Action item >> Every line of the data below should be written out word for word.

◇ ◇ ◇

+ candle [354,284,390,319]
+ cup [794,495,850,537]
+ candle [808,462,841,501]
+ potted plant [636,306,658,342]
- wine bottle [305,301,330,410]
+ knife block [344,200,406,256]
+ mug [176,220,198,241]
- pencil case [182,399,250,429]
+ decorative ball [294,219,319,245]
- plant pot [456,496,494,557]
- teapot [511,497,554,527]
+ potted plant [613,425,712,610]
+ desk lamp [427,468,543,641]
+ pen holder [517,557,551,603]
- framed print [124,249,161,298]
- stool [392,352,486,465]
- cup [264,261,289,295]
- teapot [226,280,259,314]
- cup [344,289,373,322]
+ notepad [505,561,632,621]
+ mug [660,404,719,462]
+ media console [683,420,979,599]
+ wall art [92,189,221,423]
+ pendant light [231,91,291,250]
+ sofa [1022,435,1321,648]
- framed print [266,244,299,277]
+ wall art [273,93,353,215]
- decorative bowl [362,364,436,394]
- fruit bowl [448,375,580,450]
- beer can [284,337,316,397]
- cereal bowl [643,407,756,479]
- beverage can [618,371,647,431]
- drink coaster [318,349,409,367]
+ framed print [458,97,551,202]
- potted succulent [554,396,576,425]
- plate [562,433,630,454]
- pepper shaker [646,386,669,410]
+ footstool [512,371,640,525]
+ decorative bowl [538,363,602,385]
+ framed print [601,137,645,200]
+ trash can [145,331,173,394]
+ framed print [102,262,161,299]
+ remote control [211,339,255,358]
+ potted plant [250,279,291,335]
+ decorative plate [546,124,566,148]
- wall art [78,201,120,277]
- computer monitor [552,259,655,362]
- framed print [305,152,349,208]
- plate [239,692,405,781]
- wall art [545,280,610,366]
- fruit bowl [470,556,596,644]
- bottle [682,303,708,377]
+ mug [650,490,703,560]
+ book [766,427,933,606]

◇ ◇ ◇

Written solution >>
+ candle [354,284,390,319]
+ cup [794,495,850,537]
+ candle [808,462,841,501]
+ potted plant [636,306,658,342]
- wine bottle [305,301,330,410]
+ knife block [344,200,406,256]
+ mug [176,220,198,241]
- pencil case [182,399,250,429]
+ decorative ball [294,219,319,245]
- plant pot [456,496,494,557]
- teapot [511,497,554,527]
+ potted plant [613,425,712,610]
+ desk lamp [427,468,543,641]
+ pen holder [517,557,551,603]
- framed print [124,249,161,298]
- stool [392,352,486,465]
- cup [264,261,289,295]
- teapot [226,280,259,314]
- cup [344,289,373,322]
+ notepad [505,561,632,621]
+ mug [660,404,719,462]
+ media console [683,420,979,599]
+ wall art [92,189,221,423]
+ pendant light [231,91,291,250]
+ sofa [1022,435,1321,648]
- framed print [266,244,299,277]
+ wall art [273,93,353,215]
- decorative bowl [362,364,436,394]
- fruit bowl [448,375,580,450]
- beer can [284,337,316,397]
- cereal bowl [643,407,756,479]
- beverage can [618,371,647,431]
- drink coaster [318,349,409,367]
+ framed print [458,97,551,202]
- potted succulent [554,396,576,425]
- plate [562,433,630,454]
- pepper shaker [646,386,669,410]
+ footstool [512,371,640,525]
+ decorative bowl [538,363,602,385]
+ framed print [601,137,645,200]
+ trash can [145,331,173,394]
+ framed print [102,262,161,299]
+ remote control [211,339,255,358]
+ potted plant [250,279,291,335]
+ decorative plate [546,124,566,148]
- wall art [78,201,120,277]
- computer monitor [552,259,655,362]
- framed print [305,152,349,208]
- plate [239,692,405,781]
- wall art [545,280,610,366]
- fruit bowl [470,556,596,644]
- bottle [682,303,708,377]
+ mug [650,490,703,560]
+ book [766,427,933,606]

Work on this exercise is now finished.